CERRITOS, Calif., March 24, 2025 (GLOBE NEWSWIRE) -- The Oncology Institute, Inc. (NASDAQ: TOI) (“TOI” or the “Company”), one of the largest value-based community oncology groups in the United States, today announced it has entered into a securities purchase agreement (the “Securities Purchase Agreement”) with accredited investors for a private placement that is expected to result in gross proceeds of approximately $16.5 million, before deducting placement agent fees and offering expenses (the “Private Placement”). The Private Placement includes participation from existing investors, as well as members of the Company’s management team and Board of Directors and is expected to close on March 26, 2025, subject to customary closing conditions.

Pursuant to the terms of the Securities Purchase Agreement, the Company will issue to purchasers in the Private Placement units consisting of two shares of common stock (or pre-funded warrants in lieu thereof) and common warrants to purchase one share of common stock (or pre-funded warrants) of the Company at a price of $2.2084 per unit (or $2.2082 in the case of units consisting of pre-funded warrants). The pre-funded warrants will have an exercise price of $0.0001 per share until exercised in full, and the common warrants will have an exercise price of $1.1980 per share.

All of the securities to be issued in the Private Placement will be offered by the Company.

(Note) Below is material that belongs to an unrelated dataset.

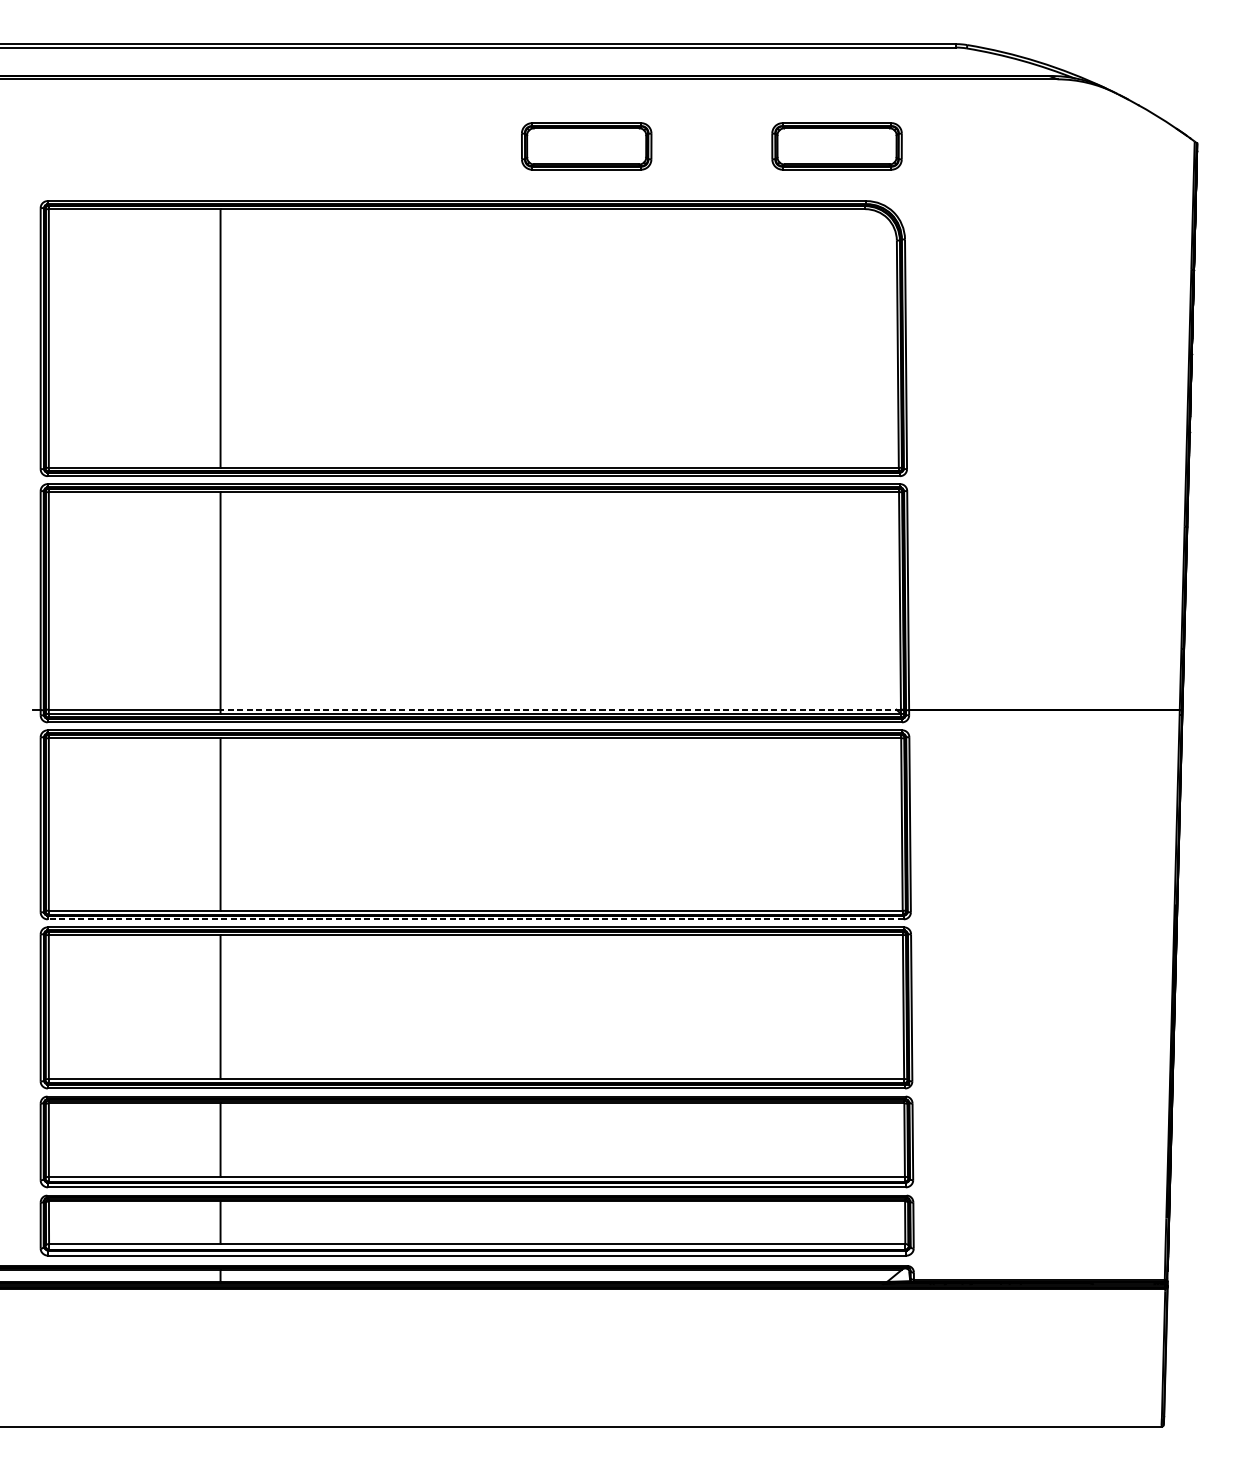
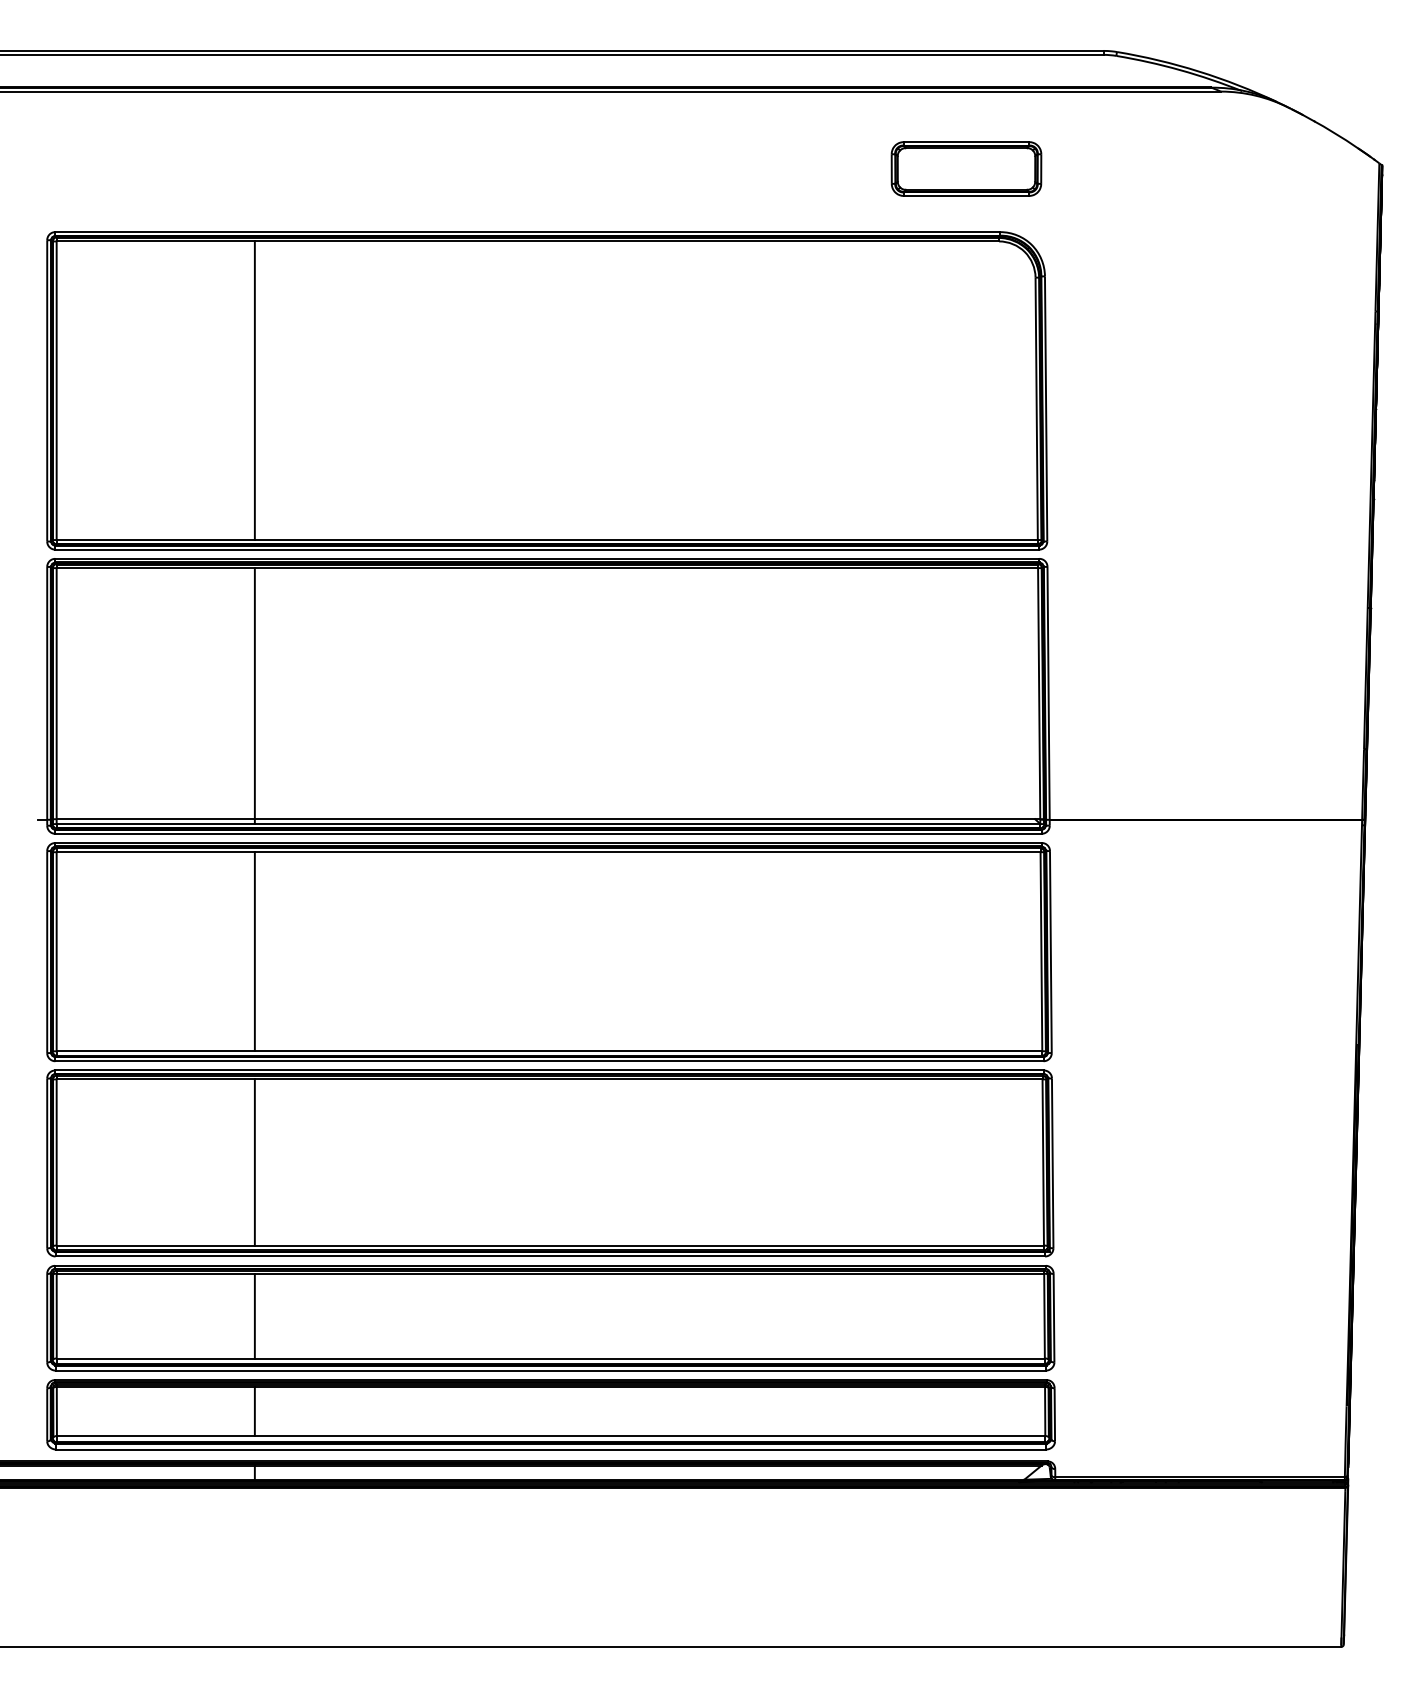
part: (586, 145) -> (677, 168), removed
line: (560, 709) -> (647, 819), dashed -> solid
line: (474, 919) -> (548, 1061), dashed -> solid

In connection with the Private Placement, investment funds affiliated with Deerfield Management Company, L.P. (“Deerfield”), an investment firm committed to advancing healthcare and an existing investor in the Company, has entered into an exchange agreement pursuant to which Deerfield has agreed to exchange approximately $4.1 million aggregate principal amount of the Company’s senior secured convertible notes held by Deerfield in exchange for 37,232.83 shares of common-equivalent preferred stock (convertible into 3,723,283 shares of Common Stock) and warrants to purchase 1,861,642 shares of common stock at the same prices being paid by the investors in the Private Placement.

The proceeds from the Private Placement will be used to support organic growth and working capital needs.

BTIG is acting as sole placement agent in connection with the Private Placement. Latham & Watkins LLP is acting as legal advisor to TOI. DLA Piper LLP (US) is acting as legal advisor to BTIG. Katten Muchin Rosenman LLP is acting as legal advisor to Deerfield.

The offer and sale of the foregoing securities will be made by TOI in a private placement under Section 4(a)(2) of the Securities Act of 1933, as amended (the “Act”), and/or Regulation D promulgated thereunder, or in the case of the exchange transaction with Deerfield Section 3(a)(9) of the Act, and such securities have not been registered under the Act or applicable state securities laws. Accordingly, such securities may not be offered or sold in the United States except pursuant to an effective registration statement or an applicable exemption from the registration requirements of the Act and such applicable state securities laws. TOI has agreed to file a resale registration statement with the U.S. Securities and Exchange Commission for purposes of registering the resale of the common stock issued or issuable in connection with the Private Placement and the exchange agreement.